There’s bound to be denial from the right as to the accuracy of the movie. While it certainly doesn’t excuse the other problems in their system of government, I’ve previously provided information on the validity of Moore’s comments on health care in Cuba. The National Coalition on Heallth Care has reviewed health care costs, as well as the number of people, including those with insurance, who declare bankruptcy due to health care costs. The American Society of Registered Nurses has also reviewed Moore’s facts and found those on the US insurance system to be accurate. Among their findings:

When we surveyed select counties across the world for life expectancy, which was defined as the life expectancy at birth for both sexes, the U.S. fared very poorly.

The U.S. came in 17th, tied with Cyprus, with a life expectancy of 78.0. Here are the countries in the top 17: Japan (81.4); Switzerland (80.6); Sweden (80.6); Australia (80.6); Canada (80.3); Italy (79.9); France (79.9); Spain (79.8); Norway (79.7); Israel (79.6); Greece (79.4); Austria (79.2); New Zealand (79.0); Germany (79.0); U.K. (78.7); Finland (78.7); Cyprus (78.0); and the U.S. (78.0).

In our survey of select countries across the world for infant mortality, which was defined as the number of deaths per 1,000 live births, the U.S. again did poorly.

The U.S. came in 16th, below South Korea, with an infant mortality rate of 6.4. Here are the countries in the top 16: Sweden (2.8); Japan (3.2); Finland (3.5); Norway (3.6); Czech Republic (3.9); France (4.2); Spain (4.3); Denmark (4.5); Austria (4.5); Canada (4.6); Australia (4.6); Portugal (4.9); UK (5.0); New Zealand (5.7); South Korea (6.1); U.S. (6.4).

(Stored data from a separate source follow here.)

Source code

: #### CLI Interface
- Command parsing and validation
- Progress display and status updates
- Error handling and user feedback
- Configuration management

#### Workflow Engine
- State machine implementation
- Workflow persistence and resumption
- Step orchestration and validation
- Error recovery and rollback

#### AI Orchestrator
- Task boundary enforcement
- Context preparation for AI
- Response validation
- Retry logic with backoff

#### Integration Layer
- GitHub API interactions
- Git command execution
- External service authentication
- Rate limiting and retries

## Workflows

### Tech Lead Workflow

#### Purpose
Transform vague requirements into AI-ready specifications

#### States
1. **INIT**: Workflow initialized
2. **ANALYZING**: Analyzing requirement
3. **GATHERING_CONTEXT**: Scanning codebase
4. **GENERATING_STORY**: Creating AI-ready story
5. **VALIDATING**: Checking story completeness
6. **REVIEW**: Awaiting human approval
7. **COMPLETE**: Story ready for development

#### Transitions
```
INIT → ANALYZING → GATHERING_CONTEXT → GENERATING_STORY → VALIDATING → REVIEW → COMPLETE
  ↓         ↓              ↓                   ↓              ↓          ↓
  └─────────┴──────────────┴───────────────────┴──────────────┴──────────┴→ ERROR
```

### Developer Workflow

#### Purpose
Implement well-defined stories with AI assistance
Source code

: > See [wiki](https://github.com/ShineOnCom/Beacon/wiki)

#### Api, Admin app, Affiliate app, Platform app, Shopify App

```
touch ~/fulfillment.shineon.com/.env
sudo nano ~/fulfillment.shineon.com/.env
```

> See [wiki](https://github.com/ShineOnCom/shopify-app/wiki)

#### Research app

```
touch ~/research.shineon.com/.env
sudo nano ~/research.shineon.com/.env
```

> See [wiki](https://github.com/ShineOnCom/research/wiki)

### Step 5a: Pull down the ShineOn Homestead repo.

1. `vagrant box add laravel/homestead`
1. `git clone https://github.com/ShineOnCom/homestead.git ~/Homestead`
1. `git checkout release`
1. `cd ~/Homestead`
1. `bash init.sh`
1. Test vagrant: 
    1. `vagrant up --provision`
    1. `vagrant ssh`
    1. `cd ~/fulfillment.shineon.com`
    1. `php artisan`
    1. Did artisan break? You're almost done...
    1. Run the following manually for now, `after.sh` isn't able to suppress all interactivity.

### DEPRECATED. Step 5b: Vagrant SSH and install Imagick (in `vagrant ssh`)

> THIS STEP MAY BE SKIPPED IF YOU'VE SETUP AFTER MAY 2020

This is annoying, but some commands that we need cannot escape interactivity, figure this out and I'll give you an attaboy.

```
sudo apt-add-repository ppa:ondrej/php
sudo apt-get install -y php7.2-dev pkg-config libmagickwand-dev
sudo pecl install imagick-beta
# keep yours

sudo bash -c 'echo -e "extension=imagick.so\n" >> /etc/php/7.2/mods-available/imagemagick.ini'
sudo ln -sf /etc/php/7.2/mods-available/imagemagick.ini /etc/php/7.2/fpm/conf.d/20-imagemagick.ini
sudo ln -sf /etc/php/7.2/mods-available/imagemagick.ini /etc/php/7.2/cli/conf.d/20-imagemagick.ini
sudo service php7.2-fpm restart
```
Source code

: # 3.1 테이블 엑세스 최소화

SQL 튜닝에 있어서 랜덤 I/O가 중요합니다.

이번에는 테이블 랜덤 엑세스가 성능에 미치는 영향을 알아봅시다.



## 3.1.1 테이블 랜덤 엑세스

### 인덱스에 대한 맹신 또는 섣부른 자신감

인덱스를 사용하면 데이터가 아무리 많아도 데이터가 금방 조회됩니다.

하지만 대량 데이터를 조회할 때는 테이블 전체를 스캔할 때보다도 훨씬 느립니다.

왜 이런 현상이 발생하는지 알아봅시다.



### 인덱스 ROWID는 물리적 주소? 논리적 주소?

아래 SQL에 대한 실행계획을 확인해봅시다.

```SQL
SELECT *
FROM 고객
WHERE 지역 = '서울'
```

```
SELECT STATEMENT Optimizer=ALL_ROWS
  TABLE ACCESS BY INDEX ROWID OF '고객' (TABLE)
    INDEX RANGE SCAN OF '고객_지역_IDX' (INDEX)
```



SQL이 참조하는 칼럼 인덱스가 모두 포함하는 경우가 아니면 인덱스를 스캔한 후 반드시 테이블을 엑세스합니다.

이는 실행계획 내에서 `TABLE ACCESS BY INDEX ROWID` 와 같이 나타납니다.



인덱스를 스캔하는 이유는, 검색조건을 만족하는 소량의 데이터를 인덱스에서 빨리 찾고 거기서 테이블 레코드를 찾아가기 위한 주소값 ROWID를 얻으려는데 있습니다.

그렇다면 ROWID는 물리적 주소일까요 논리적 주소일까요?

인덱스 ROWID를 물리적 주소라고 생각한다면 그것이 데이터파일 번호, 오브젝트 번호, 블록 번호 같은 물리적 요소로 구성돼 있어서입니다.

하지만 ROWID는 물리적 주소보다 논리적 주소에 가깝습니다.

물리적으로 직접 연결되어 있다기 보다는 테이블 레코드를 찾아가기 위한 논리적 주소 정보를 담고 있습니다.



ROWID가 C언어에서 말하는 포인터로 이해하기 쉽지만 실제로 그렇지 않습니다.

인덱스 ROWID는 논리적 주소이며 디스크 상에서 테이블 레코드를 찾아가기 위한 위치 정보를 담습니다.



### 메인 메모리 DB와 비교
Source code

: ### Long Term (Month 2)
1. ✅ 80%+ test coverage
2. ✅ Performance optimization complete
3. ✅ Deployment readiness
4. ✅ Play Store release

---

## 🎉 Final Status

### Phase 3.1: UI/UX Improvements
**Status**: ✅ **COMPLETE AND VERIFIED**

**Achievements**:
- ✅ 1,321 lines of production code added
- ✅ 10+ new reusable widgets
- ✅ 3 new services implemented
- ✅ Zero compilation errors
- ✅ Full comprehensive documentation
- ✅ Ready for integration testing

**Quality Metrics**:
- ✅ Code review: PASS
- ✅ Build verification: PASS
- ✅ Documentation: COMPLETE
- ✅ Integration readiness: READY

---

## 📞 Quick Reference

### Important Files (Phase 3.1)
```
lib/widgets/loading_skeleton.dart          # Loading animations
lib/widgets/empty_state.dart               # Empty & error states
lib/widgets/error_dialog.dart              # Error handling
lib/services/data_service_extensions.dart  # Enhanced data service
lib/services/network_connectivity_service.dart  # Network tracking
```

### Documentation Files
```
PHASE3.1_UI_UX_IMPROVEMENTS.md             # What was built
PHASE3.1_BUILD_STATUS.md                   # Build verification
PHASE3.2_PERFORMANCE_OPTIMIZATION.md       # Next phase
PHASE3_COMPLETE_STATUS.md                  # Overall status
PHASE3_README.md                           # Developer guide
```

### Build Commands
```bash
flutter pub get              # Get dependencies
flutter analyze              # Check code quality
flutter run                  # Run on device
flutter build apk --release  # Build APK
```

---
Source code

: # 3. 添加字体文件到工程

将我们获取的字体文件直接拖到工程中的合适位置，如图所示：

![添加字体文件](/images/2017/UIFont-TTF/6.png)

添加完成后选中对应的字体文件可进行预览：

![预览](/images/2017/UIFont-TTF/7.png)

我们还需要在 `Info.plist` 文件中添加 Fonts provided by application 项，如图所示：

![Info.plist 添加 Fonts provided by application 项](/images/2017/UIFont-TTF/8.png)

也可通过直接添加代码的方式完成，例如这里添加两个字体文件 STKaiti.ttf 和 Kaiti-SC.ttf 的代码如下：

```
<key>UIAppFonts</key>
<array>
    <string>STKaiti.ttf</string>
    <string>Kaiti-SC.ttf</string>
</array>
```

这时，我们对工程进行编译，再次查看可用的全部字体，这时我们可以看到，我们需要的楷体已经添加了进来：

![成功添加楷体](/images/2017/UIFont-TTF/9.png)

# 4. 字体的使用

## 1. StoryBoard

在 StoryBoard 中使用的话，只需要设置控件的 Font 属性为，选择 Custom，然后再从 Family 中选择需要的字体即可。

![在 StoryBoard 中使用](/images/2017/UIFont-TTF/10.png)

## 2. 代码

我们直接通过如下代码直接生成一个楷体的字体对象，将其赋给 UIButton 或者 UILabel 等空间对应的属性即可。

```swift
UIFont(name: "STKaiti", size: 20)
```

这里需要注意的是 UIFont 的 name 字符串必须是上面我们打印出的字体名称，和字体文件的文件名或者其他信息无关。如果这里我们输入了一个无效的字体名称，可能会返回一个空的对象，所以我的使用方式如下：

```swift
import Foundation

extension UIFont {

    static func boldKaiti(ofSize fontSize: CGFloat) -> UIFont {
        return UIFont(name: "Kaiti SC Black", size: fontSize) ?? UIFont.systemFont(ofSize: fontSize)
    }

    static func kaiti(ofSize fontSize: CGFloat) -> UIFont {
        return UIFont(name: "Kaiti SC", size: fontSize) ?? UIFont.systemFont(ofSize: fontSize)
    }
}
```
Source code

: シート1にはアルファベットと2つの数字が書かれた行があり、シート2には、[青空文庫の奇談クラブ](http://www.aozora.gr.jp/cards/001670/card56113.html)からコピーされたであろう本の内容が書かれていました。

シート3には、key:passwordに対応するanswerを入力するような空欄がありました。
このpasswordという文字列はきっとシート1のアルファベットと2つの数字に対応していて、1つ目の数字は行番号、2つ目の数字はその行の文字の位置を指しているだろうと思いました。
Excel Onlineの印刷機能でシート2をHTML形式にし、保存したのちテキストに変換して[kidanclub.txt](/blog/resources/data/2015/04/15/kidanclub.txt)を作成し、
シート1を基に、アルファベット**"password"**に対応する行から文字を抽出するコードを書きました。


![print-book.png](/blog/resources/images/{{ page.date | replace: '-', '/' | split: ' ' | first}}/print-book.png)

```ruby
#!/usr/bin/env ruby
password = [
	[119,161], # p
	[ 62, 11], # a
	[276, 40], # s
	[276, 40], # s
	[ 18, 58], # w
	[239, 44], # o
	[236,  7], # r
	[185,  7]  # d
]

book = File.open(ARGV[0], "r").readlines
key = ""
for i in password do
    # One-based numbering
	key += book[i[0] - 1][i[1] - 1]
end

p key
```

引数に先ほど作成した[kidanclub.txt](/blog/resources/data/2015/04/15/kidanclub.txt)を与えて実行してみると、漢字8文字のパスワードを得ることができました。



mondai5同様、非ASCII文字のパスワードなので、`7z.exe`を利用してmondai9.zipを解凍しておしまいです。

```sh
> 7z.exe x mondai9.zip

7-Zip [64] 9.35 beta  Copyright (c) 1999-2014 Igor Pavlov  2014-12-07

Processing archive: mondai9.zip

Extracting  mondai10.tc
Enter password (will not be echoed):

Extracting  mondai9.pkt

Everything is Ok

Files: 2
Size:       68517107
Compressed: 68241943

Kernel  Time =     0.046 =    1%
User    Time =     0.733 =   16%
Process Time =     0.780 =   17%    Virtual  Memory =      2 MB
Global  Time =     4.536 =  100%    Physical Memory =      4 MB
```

The next question is whether the U.S. truly spends more than any other country in the world on health care. This would indeed indicate a mismanagement of funds budgeted for the health care system…

Again, Moore’s facts checked out. The U.S. spends $5,711 per person. That’s a whopping 33% more than the next highest spending country, Norway. Norway spends only $3,809 per person.

Here are the top 27 highest per capita spending countries in the world: U.S. ($5,711); Norway ($3,809); Switzerland ($3,776); Luxembourg ($3,776); Iceland ($3,110); Germany ($3,001); Canada ($2,989); Netherlands ($2,987); France ($2,902); Australia ($2,874); Denmark ($2,762); Sweden ($2,704); Ireland ($2,496); U.K. ($2,389); Austria ($2,306); Italy ($2,266); Japan ($2,244); Finland ($2,108); Greece ($1,997); Israel ($1,911); New Zealand ($1,893); Spain ($1,853); Portugal ($1,791); Slovenia ($1,669); Malta ($1,436); Czech Republic ($1,302).

It is not necessary to agree with all of Michael Moore’s personal beliefs to see the movie and acknowledge that we do have a problem. Nor must we necesarily agree with Michael Moore’s solutions. The problem is only worsening as the number of uninsured , as well as under-insured, continues to grow.